Ruang Keluarga Jadi Pusat Aktivitas
Ruang makan menjadi salah satu bagian penting di dalam rumah. Pemilik memberikan perhatian pada sejumlah detail, termasuk lampu meja yang dibawa dari luar negeri. Meja makan sendiri menggunakan kayu Indonesia sehingga menghadirkan sentuhan material lokal di tengah desain rumah yang modern.
Area dapur menggabungkan material kayu pada bagian plafon. Plafon dibuat lebih rendah untuk menciptakan suasana yang lebih nyaman. Di belakang area tersebut terdapat ruang keluarga yang menjadi tempat favorit penghuni untuk berkumpul bersama.
Salah satu elemen unik terdapat pada area piano. Piano ditempatkan di sebuah panggung sehingga penghuni dapat menikmati permainan cahaya yang masuk ke ruangan. Sinar matahari yang masuk berubah sesuai waktu dalam sehari. Selain memberikan efek visual, pemilik juga menilai area tersebut memiliki reverb dan akustik yang baik sehingga bermain piano terasa lebih menyenangkan dan memberikan inspirasi.
Tangga rumah juga dirancang untuk menangkap cahaya alami. Saat penghuni bergerak menuju lantai atas, cahaya dapat terlihat melalui desain khusus yang dibuat untuk rumah tersebut. Bahkan ketika berada di ruang keluarga, penghuni masih dapat merasakan keberadaan cahaya alami karena area tersebut dirancang sebagai ruang terbuka.
Kamar Dibuat Sesuai Karakter Penghuni
Kamar anak dirancang dengan pendekatan yang lebih personal. Untuk kamar putrinya, pemilik memilih wallpaper yang dibuat dengan tangan dan menampilkan berbagai gambar hewan, termasuk jerapah yang disukai sang anak. Pemilihan tersebut dilakukan agar kamar terasa lebih sesuai dengan karakter dan membuat anak lebih nyaman.
Berbeda dengan kamar anak, kamar utama dibuat sederhana dan tidak terlalu besar. Pemilik menginginkan suasana yang hangat, bukan ruang berukuran besar yang terasa dingin. Karena itu, material kayu berwarna terang digunakan untuk memperkuat kesan nyaman dan hangat.
Bagian rooftop justru hadir secara tidak sengaja dalam proses pembangunan. Awalnya, pemilik tidak merencanakan keberadaan rooftop. Namun, salah seorang pekerja mengambil foto dari bagian atas rumah dan menunjukkan pemandangan yang terlihat sangat indah. Dari situlah muncul gagasan untuk menjadikan area tersebut sebagai rooftop yang dapat digunakan keluarga.
Kini rooftop menjadi tempat untuk menikmati matahari terbenam sekaligus melihat kawasan pusat bisnis Jakarta dari ketinggian. Area tersebut menambah fungsi rumah sebagai tempat rekreasi pribadi bagi keluarga.

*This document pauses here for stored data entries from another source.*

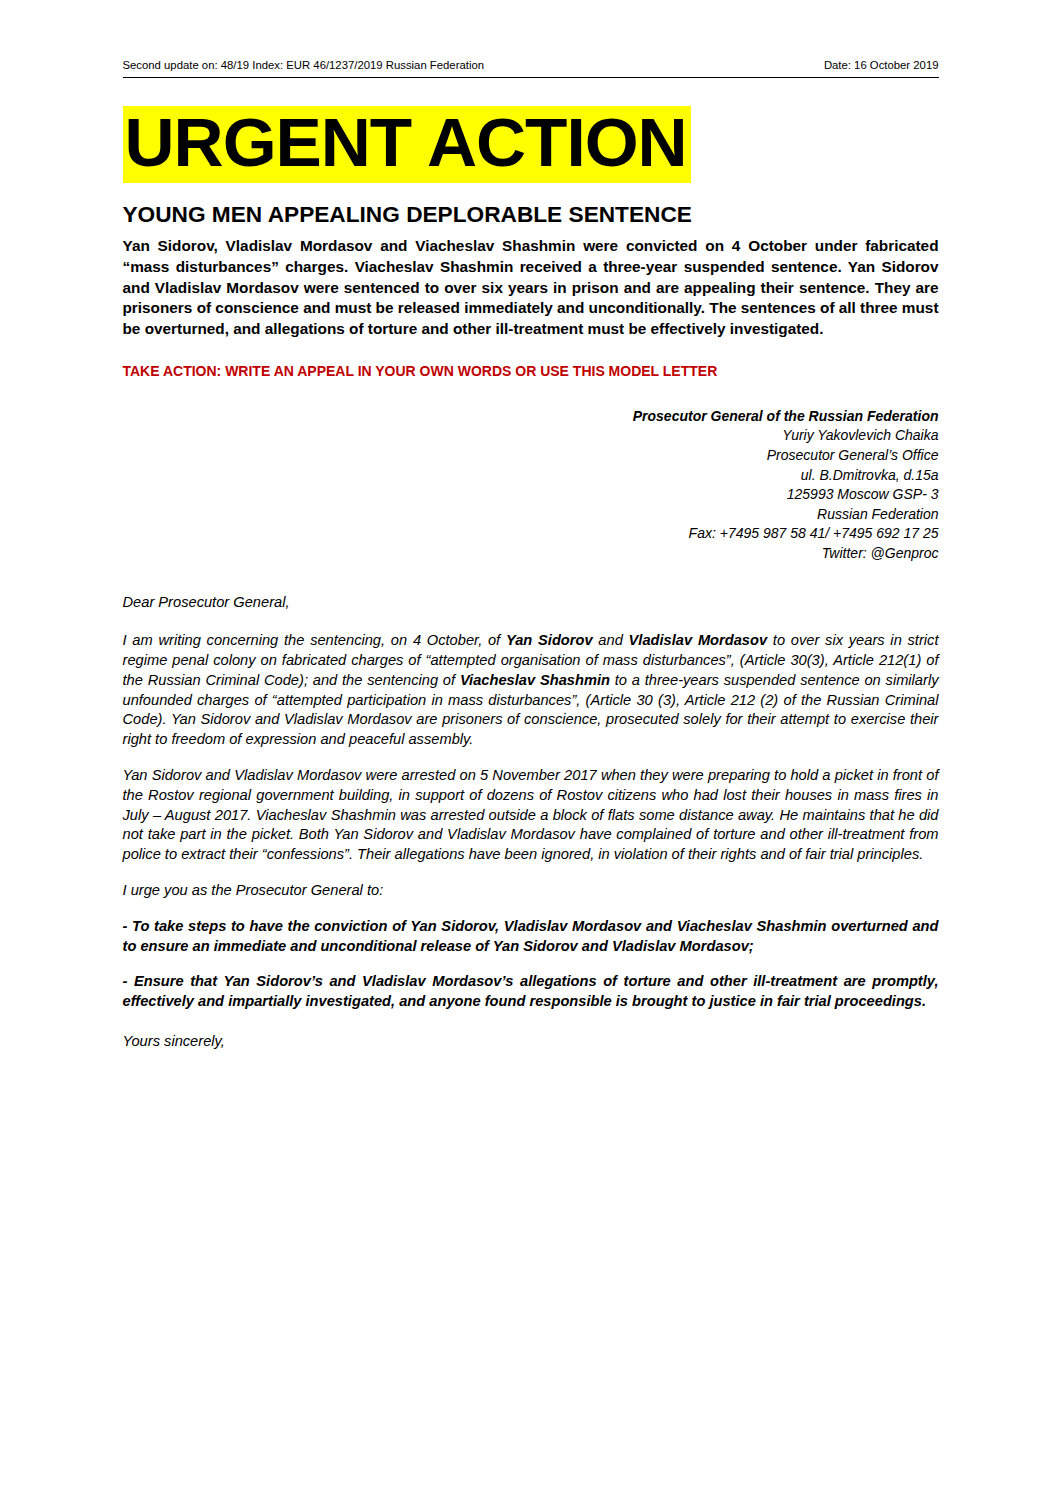Second update on: 48/19 Index: EUR 46/1237/2019 Russian Federation
Date: 16 October 2019
URGENT ACTION
YOUNG MEN APPEALING DEPLORABLE SENTENCE
Yan Sidorov, Vladislav Mordasov and Viacheslav Shashmin were convicted on 4 October under fabricated “mass disturbances” charges. Viacheslav Shashmin received a three-year suspended sentence. Yan Sidorov and Vladislav Mordasov were sentenced to over six years in prison and are appealing their sentence. They are prisoners of conscience and must be released immediately and unconditionally. The sentences of all three must be overturned, and allegations of torture and other ill-treatment must be effectively investigated.
TAKE ACTION: WRITE AN APPEAL IN YOUR OWN WORDS OR USE THIS MODEL LETTER
Prosecutor General of the Russian Federation
Yuriy Yakovlevich Chaika
Prosecutor General’s Office
ul. B.Dmitrovka, d.15a
125993 Moscow GSP- 3
Russian Federation
Fax: +7495 987 58 41/ +7495 692 17 25
Twitter: @Genproc
Dear Prosecutor General,
I am writing concerning the sentencing, on 4 October, of Yan Sidorov and Vladislav Mordasov to over six years in strict regime penal colony on fabricated charges of “attempted organisation of mass disturbances”, (Article 30(3), Article 212(1) of the Russian Criminal Code); and the sentencing of Viacheslav Shashmin to a three-years suspended sentence on similarly unfounded charges of “attempted participation in mass disturbances”, (Article 30 (3), Article 212 (2) of the Russian Criminal Code). Yan Sidorov and Vladislav Mordasov are prisoners of conscience, prosecuted solely for their attempt to exercise their right to freedom of expression and peaceful assembly.
Yan Sidorov and Vladislav Mordasov were arrested on 5 November 2017 when they were preparing to hold a picket in front of the Rostov regional government building, in support of dozens of Rostov citizens who had lost their houses in mass fires in July – August 2017. Viacheslav Shashmin was arrested outside a block of flats some distance away. He maintains that he did not take part in the picket. Both Yan Sidorov and Vladislav Mordasov have complained of torture and other ill-treatment from police to extract their “confessions”. Their allegations have been ignored, in violation of their rights and of fair trial principles.
I urge you as the Prosecutor General to:
- To take steps to have the conviction of Yan Sidorov, Vladislav Mordasov and Viacheslav Shashmin overturned and to ensure an immediate and unconditional release of Yan Sidorov and Vladislav Mordasov;
- Ensure that Yan Sidorov’s and Vladislav Mordasov’s allegations of torture and other ill-treatment are promptly, effectively and impartially investigated, and anyone found responsible is brought to justice in fair trial proceedings.
Yours sincerely,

Pada akhirnya, pemilik menggambarkan rumah ini sebagai cerminan keluarga yang tinggal di dalamnya. Kehadiran anak dan kehidupan bersama membuat karakter rumah berkembang menjadi sesuatu yang berbeda. Setiap ruang, material, fasilitas, hingga suasana yang tercipta merupakan gabungan dari kebiasaan dan hal-hal yang mereka sukai. Rumah tersebut akhirnya menjadi gambaran tentang keluarga sekaligus oasis pribadi di tengah kehidupan Jakarta.